Since 18 January, 2019 Chairman of the Standing committee on Science, Education, Culture, Diaspora, Youth and Sport.
Head of Armenian delegation at Euronest Parliamentary Assembly.

Minister of Diaspora 
On May 11, 2018 Armen Sargsyan, the Armenian President, appointed Hayrapetyan as Minister of Diaspora on the recommendation of Prime Minister Nikol Pashinyan, by the 150th paragraph of the Constitution. 

Hayrapetyan initiated the reorganization of "Come home" program and exclusion of previous abuses.

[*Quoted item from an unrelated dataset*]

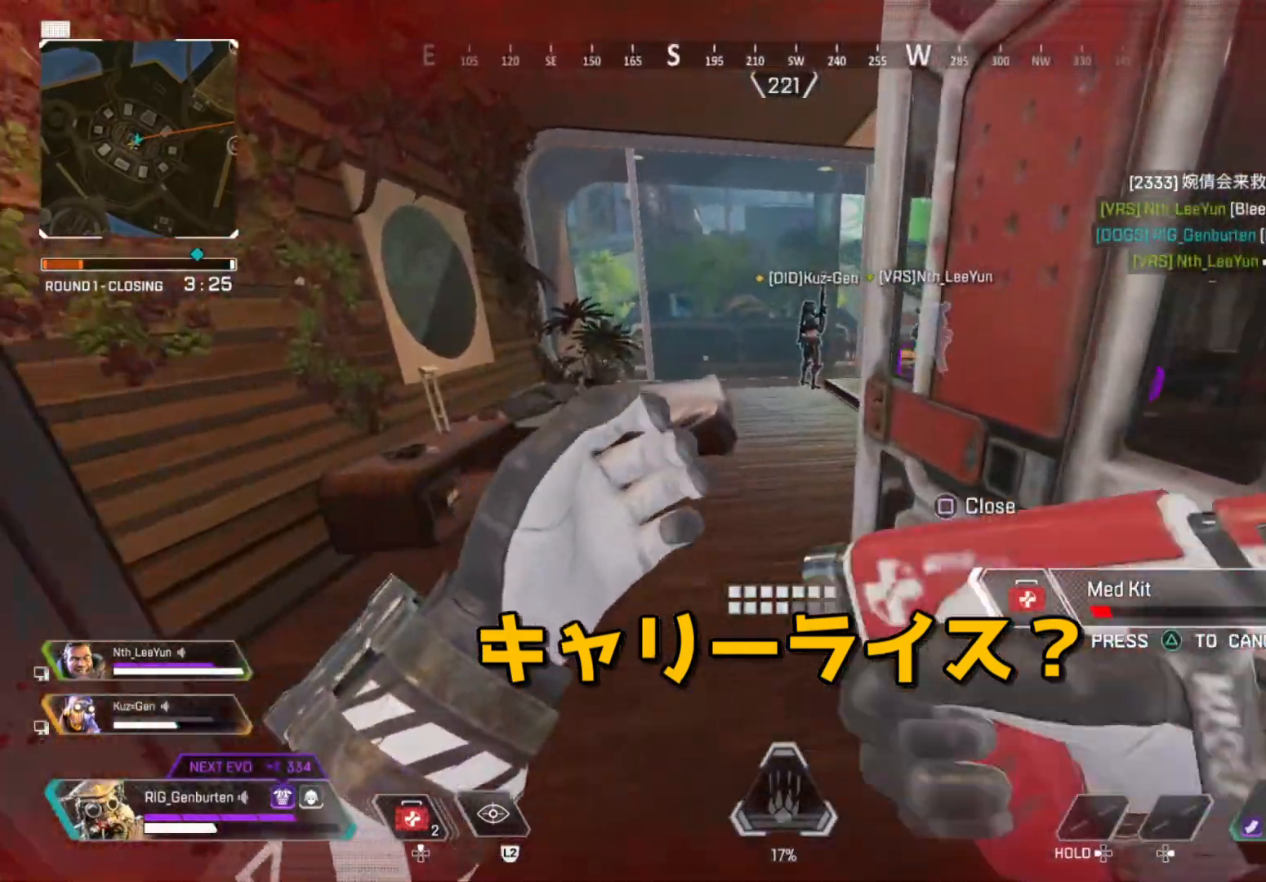
{"buttons": [], "left_stick": "up", "right_stick": "center", "events": []}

During his official visits to Cyprus and USA he met the President of Cyprus and representatives of Armenian communities, and other high-ranking officials of these countries, and embarked on deepening further cooperation and implementation of new programs.

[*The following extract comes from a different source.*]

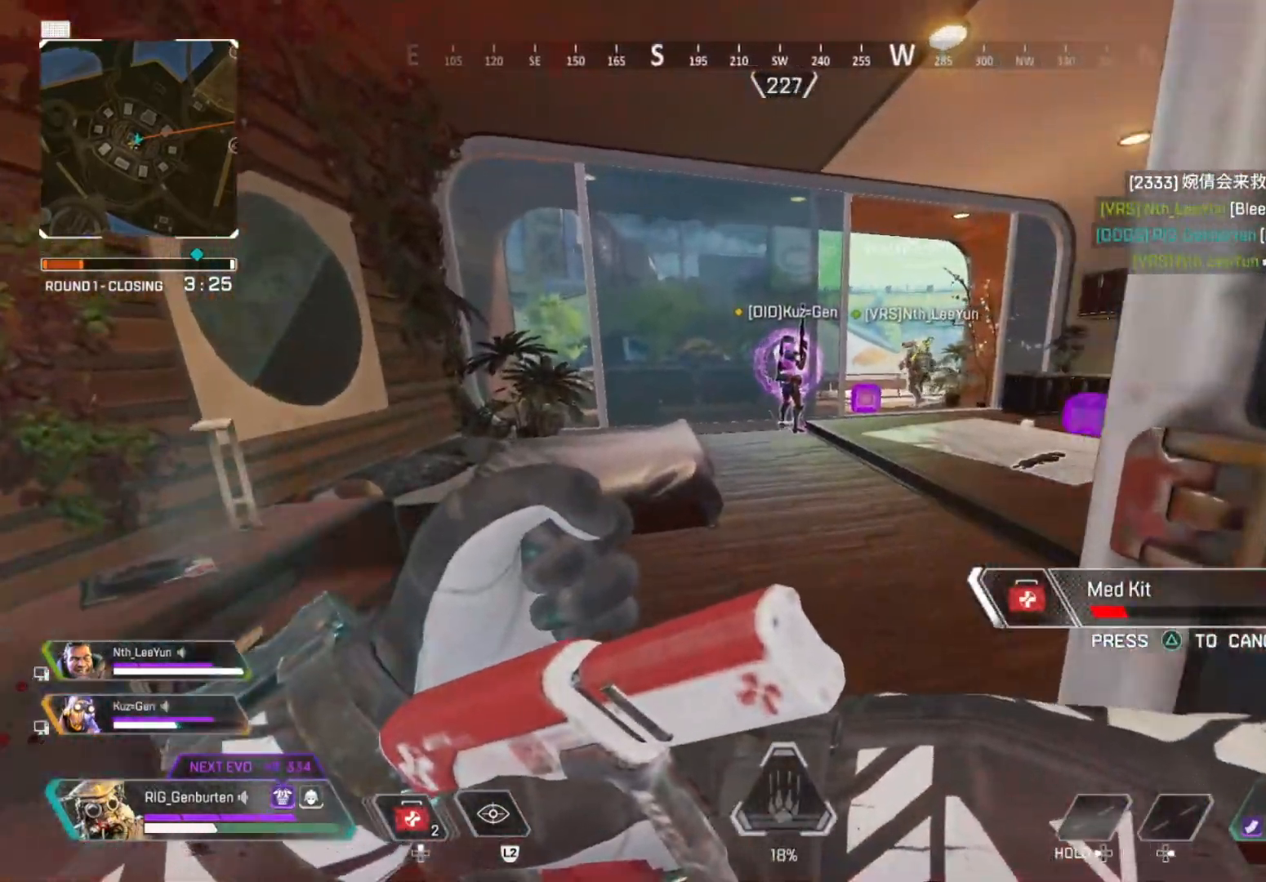
{"buttons": [], "left_stick": "up", "right_stick": "center", "events": []}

On September 24-27, the delegation headed by the Minister of Diaspora Mkhitar Hayrapetyan, had a working visit to Cyprus. In the frames of the official visit he had a meeting with the president of the Republic of Cyprus Nicos Anastasiades.

On July 27 to August 7 Mkhitar Hayrapetyan had a working visit to the United States of America. He visited Los Angeles, New York and Boston. He had meetings with a number of politicians and the Armenian community.

On September 20-22, the delegation headed by the Minister of Diaspora Mkhitar Hayrapetyan, had a working visit to Syrian Arab Republic. It should be highlighted that since 2011 when the Syrian war started, Mkhitar Hayrapetyan is the first official representative of Armenia who visited Aleppo.

On September 20-22, the delegation headed by the Minister of Diaspora Mkhitar Hayrapetyan, had a working visit to the Lebanese Republic. The minister of Diaspora Mkhitar Hayrapetyan visited Anjar, afterwards Beirut. He had meetings with Catholicos of the Great House of Cilicia, Aram I and the Armenian community.

On September 24-27, Mkhitar Hayrapetyan visited the Arab Republic of Egypt, where he had meetings with the representatives of the Armenian community and the Prime Minister of Egypt.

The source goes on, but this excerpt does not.